=== Data for the task ===

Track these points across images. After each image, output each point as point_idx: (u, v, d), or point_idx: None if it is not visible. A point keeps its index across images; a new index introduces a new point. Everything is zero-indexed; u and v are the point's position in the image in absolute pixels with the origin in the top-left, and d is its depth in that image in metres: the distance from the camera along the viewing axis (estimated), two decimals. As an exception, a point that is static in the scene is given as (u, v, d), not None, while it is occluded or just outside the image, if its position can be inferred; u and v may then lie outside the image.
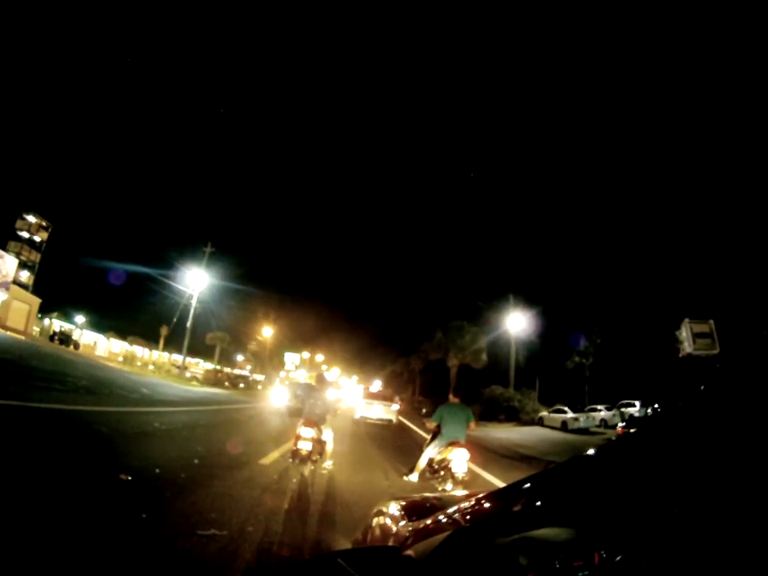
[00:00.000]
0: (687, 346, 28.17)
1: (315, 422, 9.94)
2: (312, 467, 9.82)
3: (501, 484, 10.32)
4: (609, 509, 1.30)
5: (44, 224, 75.10)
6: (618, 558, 1.08)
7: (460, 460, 9.24)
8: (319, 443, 9.87)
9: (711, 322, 27.98)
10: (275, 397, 31.75)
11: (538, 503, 1.60)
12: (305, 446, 9.56)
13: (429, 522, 1.95)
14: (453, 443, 9.47)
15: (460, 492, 4.63)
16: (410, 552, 1.60)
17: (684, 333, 28.58)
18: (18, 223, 72.56)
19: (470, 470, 9.64)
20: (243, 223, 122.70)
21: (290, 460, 9.77)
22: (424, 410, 32.50)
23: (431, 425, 10.31)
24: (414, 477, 10.27)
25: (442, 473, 9.52)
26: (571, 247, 62.19)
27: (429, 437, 10.57)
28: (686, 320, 28.63)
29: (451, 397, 10.29)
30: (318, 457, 9.89)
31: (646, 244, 43.65)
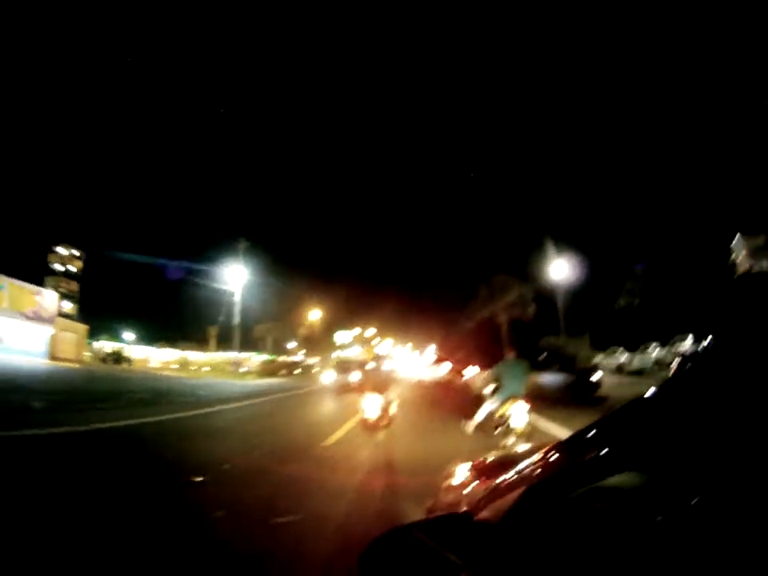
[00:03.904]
0: (745, 263, 27.00)
1: (379, 392, 10.76)
2: (380, 434, 10.38)
3: (566, 433, 10.40)
4: (675, 450, 1.23)
5: (76, 253, 76.62)
6: (694, 501, 1.03)
7: (520, 413, 9.30)
8: (385, 410, 10.68)
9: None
10: (325, 378, 34.39)
11: (605, 451, 1.49)
12: (372, 415, 10.50)
13: (499, 481, 1.89)
14: (512, 397, 9.47)
15: (524, 447, 4.57)
16: (483, 515, 1.57)
17: (739, 248, 27.30)
18: (51, 257, 74.19)
19: (531, 423, 9.69)
20: (273, 210, 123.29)
21: (360, 430, 10.62)
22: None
23: (490, 382, 10.36)
24: (470, 427, 10.42)
25: (503, 428, 9.56)
26: (607, 176, 60.77)
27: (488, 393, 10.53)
28: (739, 234, 27.35)
29: (507, 353, 10.44)
30: (386, 423, 10.67)
31: (687, 159, 42.22)
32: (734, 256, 27.30)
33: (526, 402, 9.41)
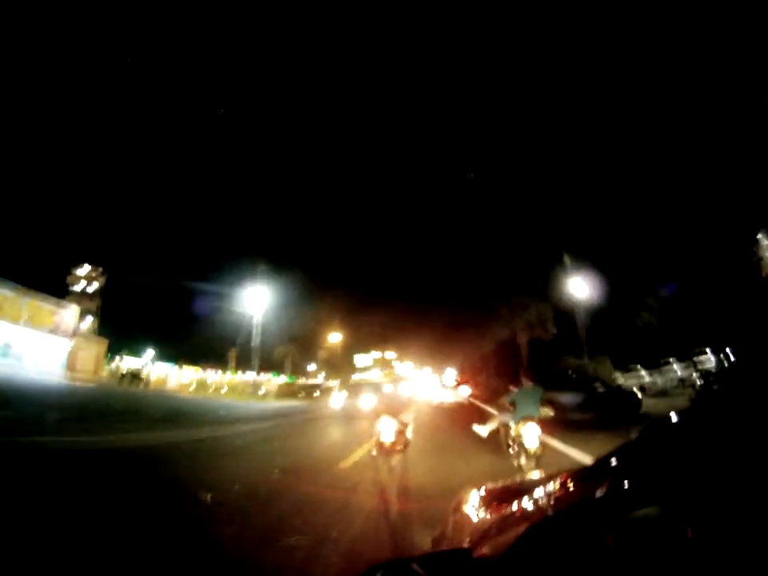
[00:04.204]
0: None
1: (394, 415, 10.95)
2: (397, 457, 10.67)
3: (584, 457, 10.57)
4: (696, 478, 1.18)
5: (97, 272, 77.79)
6: (711, 532, 0.99)
7: (532, 435, 9.87)
8: (401, 434, 10.77)
9: None
10: (335, 401, 31.57)
11: (622, 483, 1.46)
12: (387, 439, 10.49)
13: (507, 512, 1.90)
14: (526, 418, 10.09)
15: (537, 474, 4.56)
16: (485, 550, 1.52)
17: (764, 247, 26.43)
18: (69, 278, 75.47)
19: (545, 445, 10.26)
20: (295, 232, 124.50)
21: (374, 453, 10.67)
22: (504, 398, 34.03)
23: (507, 405, 11.09)
24: (482, 431, 11.42)
25: (516, 448, 10.28)
26: (620, 188, 60.48)
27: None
28: (764, 231, 26.49)
29: (524, 380, 10.86)
30: (402, 447, 10.82)
31: (698, 158, 41.54)
32: (758, 254, 26.35)
33: (538, 425, 9.98)
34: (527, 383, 10.90)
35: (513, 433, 10.55)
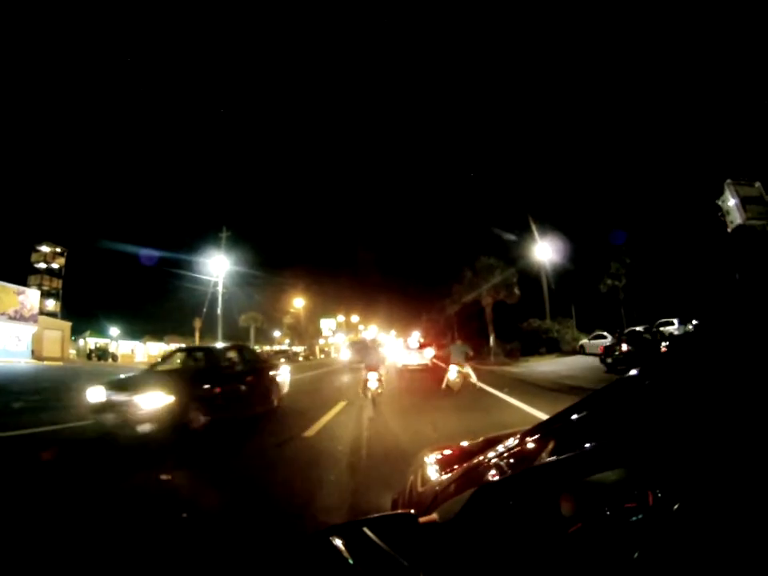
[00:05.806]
0: (737, 216, 24.96)
1: (374, 368, 15.57)
2: (378, 397, 15.14)
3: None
4: (658, 438, 1.12)
5: (59, 250, 76.59)
6: (677, 500, 0.92)
7: (452, 371, 17.94)
8: (380, 381, 15.38)
9: (758, 184, 25.15)
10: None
11: (576, 441, 1.43)
12: (373, 385, 15.23)
13: (461, 474, 1.86)
14: (455, 363, 17.99)
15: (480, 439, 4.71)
16: (435, 513, 1.50)
17: (729, 200, 25.85)
18: (33, 256, 74.23)
19: (461, 376, 18.01)
20: (255, 201, 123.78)
21: (361, 394, 15.42)
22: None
23: (446, 355, 20.14)
24: (444, 384, 18.17)
25: (445, 380, 18.11)
26: (586, 148, 60.80)
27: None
28: (729, 181, 25.74)
29: (457, 341, 20.64)
30: (380, 391, 15.43)
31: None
32: (724, 207, 25.29)
33: (460, 366, 17.91)
34: (458, 342, 19.58)
35: (447, 372, 18.08)
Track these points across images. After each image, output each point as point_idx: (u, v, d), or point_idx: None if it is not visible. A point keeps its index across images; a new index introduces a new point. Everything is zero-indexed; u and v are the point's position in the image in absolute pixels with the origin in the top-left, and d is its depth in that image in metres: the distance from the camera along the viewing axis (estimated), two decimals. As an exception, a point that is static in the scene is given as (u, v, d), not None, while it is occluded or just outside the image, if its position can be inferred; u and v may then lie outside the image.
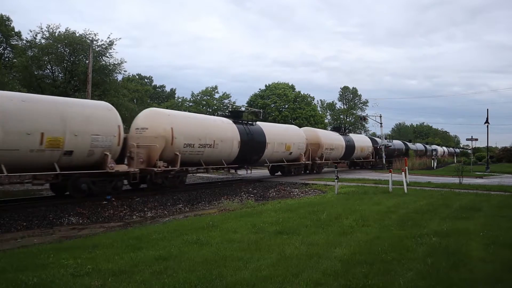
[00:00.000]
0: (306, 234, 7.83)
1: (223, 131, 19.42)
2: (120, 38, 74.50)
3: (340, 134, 34.37)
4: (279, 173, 26.22)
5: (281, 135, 24.55)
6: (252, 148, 21.25)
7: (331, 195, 15.51)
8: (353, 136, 38.11)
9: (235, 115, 22.12)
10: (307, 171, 28.70)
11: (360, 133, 46.09)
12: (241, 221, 9.32)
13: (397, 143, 49.14)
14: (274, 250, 6.60)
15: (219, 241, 7.24)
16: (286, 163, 25.16)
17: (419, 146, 61.57)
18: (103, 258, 6.09)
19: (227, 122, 20.42)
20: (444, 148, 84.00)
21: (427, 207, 11.53)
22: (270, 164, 24.62)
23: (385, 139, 44.88)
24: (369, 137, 43.47)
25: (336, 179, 16.25)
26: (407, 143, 55.50)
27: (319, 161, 29.21)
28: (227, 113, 23.69)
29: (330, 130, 35.47)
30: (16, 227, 10.35)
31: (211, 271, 5.40)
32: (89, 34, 35.00)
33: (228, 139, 19.55)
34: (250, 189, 18.99)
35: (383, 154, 40.33)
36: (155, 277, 5.22)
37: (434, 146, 72.36)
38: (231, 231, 8.12)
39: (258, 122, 23.51)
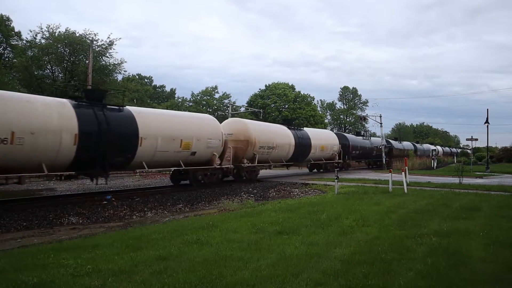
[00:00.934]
0: (306, 234, 7.83)
1: (38, 118, 12.21)
2: (120, 38, 74.67)
3: (290, 129, 26.77)
4: (187, 181, 19.13)
5: (171, 127, 16.90)
6: (109, 145, 14.07)
7: (331, 195, 15.51)
8: (310, 130, 30.03)
9: (89, 95, 14.82)
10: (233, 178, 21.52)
11: (360, 133, 43.48)
12: (241, 221, 9.32)
13: (378, 142, 41.71)
14: (274, 250, 6.60)
15: (219, 241, 7.24)
16: (185, 167, 17.63)
17: (406, 145, 54.76)
18: (103, 258, 6.09)
19: (57, 104, 13.14)
20: (439, 147, 76.67)
21: (427, 207, 11.53)
22: (172, 169, 18.85)
23: (361, 136, 40.98)
24: (335, 133, 36.02)
25: (336, 179, 16.27)
26: (391, 141, 48.67)
27: (248, 164, 21.54)
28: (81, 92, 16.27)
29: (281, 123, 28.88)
30: (16, 227, 10.34)
31: (211, 271, 5.40)
32: (89, 34, 35.09)
33: (51, 131, 12.38)
34: (250, 189, 18.97)
35: (383, 154, 40.27)
36: (155, 277, 5.22)
37: (426, 145, 67.20)
38: (231, 231, 8.11)
39: (129, 107, 16.58)
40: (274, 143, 23.68)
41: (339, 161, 32.85)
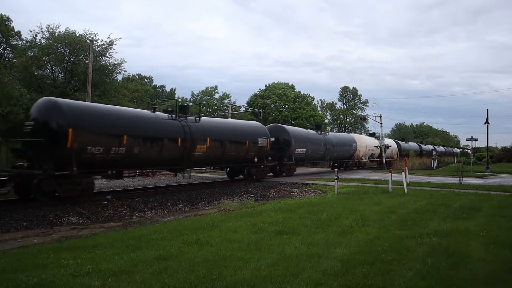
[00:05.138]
0: (306, 234, 7.83)
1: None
2: (120, 38, 74.37)
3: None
4: None
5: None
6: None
7: (331, 195, 15.50)
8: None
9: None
10: None
11: (360, 133, 42.72)
12: (241, 221, 9.32)
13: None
14: (274, 250, 6.60)
15: (219, 241, 7.24)
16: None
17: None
18: (103, 258, 6.09)
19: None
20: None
21: (427, 207, 11.53)
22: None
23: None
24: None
25: (336, 179, 16.25)
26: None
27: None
28: None
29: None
30: (16, 227, 10.35)
31: (211, 271, 5.40)
32: (89, 34, 35.03)
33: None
34: (250, 189, 18.98)
35: (383, 153, 40.28)
36: (155, 277, 5.22)
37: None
38: (231, 231, 8.12)
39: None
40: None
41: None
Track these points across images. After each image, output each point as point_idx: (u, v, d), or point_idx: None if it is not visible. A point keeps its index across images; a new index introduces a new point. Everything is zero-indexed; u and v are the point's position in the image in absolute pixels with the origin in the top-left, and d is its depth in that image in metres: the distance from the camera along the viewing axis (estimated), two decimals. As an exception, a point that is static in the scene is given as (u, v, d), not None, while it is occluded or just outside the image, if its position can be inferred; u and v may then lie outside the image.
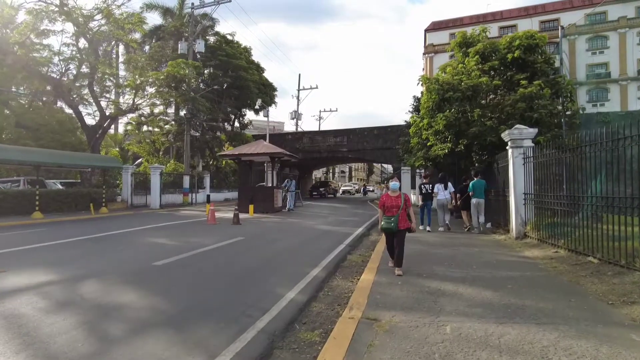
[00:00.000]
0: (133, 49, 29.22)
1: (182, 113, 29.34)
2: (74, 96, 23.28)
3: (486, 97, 12.84)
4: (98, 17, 23.10)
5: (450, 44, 14.19)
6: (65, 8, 20.42)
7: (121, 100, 26.73)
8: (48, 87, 22.85)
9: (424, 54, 45.94)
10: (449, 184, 11.44)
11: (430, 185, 11.70)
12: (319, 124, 52.45)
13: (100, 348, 3.39)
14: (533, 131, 9.20)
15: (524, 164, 9.16)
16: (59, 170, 25.41)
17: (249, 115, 40.49)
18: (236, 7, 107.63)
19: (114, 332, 3.75)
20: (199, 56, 30.84)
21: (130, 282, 5.57)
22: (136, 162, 33.20)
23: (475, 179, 10.85)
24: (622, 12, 42.23)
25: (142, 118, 34.71)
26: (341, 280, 5.99)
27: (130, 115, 32.51)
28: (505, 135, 9.62)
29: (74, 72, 22.72)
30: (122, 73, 28.28)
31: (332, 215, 18.37)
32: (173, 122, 33.68)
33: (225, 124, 38.74)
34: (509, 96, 11.72)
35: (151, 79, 24.81)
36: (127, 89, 24.50)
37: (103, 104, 24.56)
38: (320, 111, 71.76)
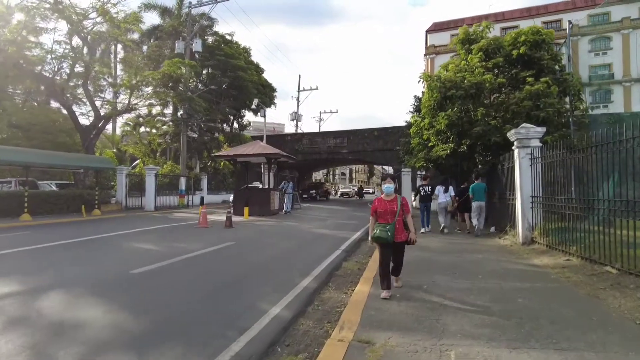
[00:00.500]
0: (130, 49, 28.83)
1: (180, 113, 28.83)
2: (68, 96, 22.80)
3: (490, 96, 12.30)
4: (93, 15, 22.70)
5: (452, 41, 13.65)
6: (59, 6, 19.97)
7: (117, 100, 26.31)
8: (42, 87, 22.41)
9: (425, 55, 45.45)
10: (450, 187, 11.67)
11: (430, 188, 11.78)
12: (319, 126, 51.98)
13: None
14: (541, 130, 8.66)
15: (531, 165, 8.61)
16: (54, 172, 24.96)
17: (249, 116, 40.02)
18: (237, 9, 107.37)
19: (62, 358, 3.22)
20: (197, 56, 30.39)
21: (100, 294, 5.03)
22: (133, 164, 32.74)
23: (475, 182, 10.80)
24: (625, 13, 41.75)
25: (140, 119, 34.31)
26: (334, 291, 5.45)
27: (126, 116, 32.14)
28: (511, 135, 9.08)
29: (68, 71, 22.23)
30: (119, 73, 27.92)
31: (330, 218, 17.84)
32: (170, 123, 33.23)
33: (224, 125, 38.26)
34: (514, 94, 11.19)
35: (147, 78, 24.32)
36: (123, 89, 24.01)
37: (98, 103, 24.10)
38: (320, 112, 71.09)
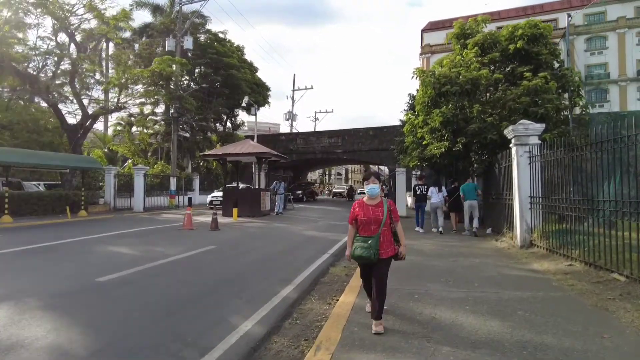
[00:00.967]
0: (121, 47, 28.20)
1: (170, 112, 28.23)
2: (55, 94, 22.18)
3: (486, 92, 11.83)
4: (81, 11, 22.11)
5: (448, 36, 13.17)
6: (44, 0, 19.33)
7: (107, 98, 25.69)
8: (27, 85, 21.77)
9: (420, 54, 45.07)
10: (443, 188, 11.80)
11: (425, 187, 11.84)
12: (315, 125, 51.48)
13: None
14: (540, 127, 8.21)
15: (529, 164, 8.15)
16: (44, 172, 24.33)
17: (243, 116, 39.46)
18: (232, 9, 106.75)
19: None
20: (190, 55, 29.82)
21: (52, 307, 4.50)
22: (125, 164, 32.09)
23: (466, 182, 11.07)
24: (621, 12, 41.60)
25: (132, 118, 33.65)
26: (316, 302, 4.95)
27: (115, 115, 31.50)
28: (508, 132, 8.62)
29: (53, 68, 21.61)
30: (111, 72, 27.25)
31: (323, 219, 17.35)
32: (162, 122, 32.61)
33: (217, 124, 37.68)
34: (511, 90, 10.73)
35: (137, 76, 23.73)
36: (111, 87, 23.39)
37: (86, 102, 23.49)
38: (315, 112, 70.90)
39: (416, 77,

===

- _What to produce_
Print the data above verbatim from the first line through the line holding "1: (315, 422, 9.94)", leaving every picture out.

- _Answer section_
Track these points across images. After each image, output each point as point_idx: (u, v, d), or point_idx: None if it is not visible. A point keeps its index across images; a new index introduces a new point. Everything is zero-indexed; u and v are the point's position in the image in absolute pixels with the origin in the top-left, and d is its depth in that image in metres: the distance from the camera along the viewing axis (estimated), two decimals. As an exception, a point that is static in the scene is given as (u, v, d), not None, while it is occluded or just outside the image, if its position can be inferred; u and v may then lie outside the image.
[00:00.000]
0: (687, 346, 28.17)
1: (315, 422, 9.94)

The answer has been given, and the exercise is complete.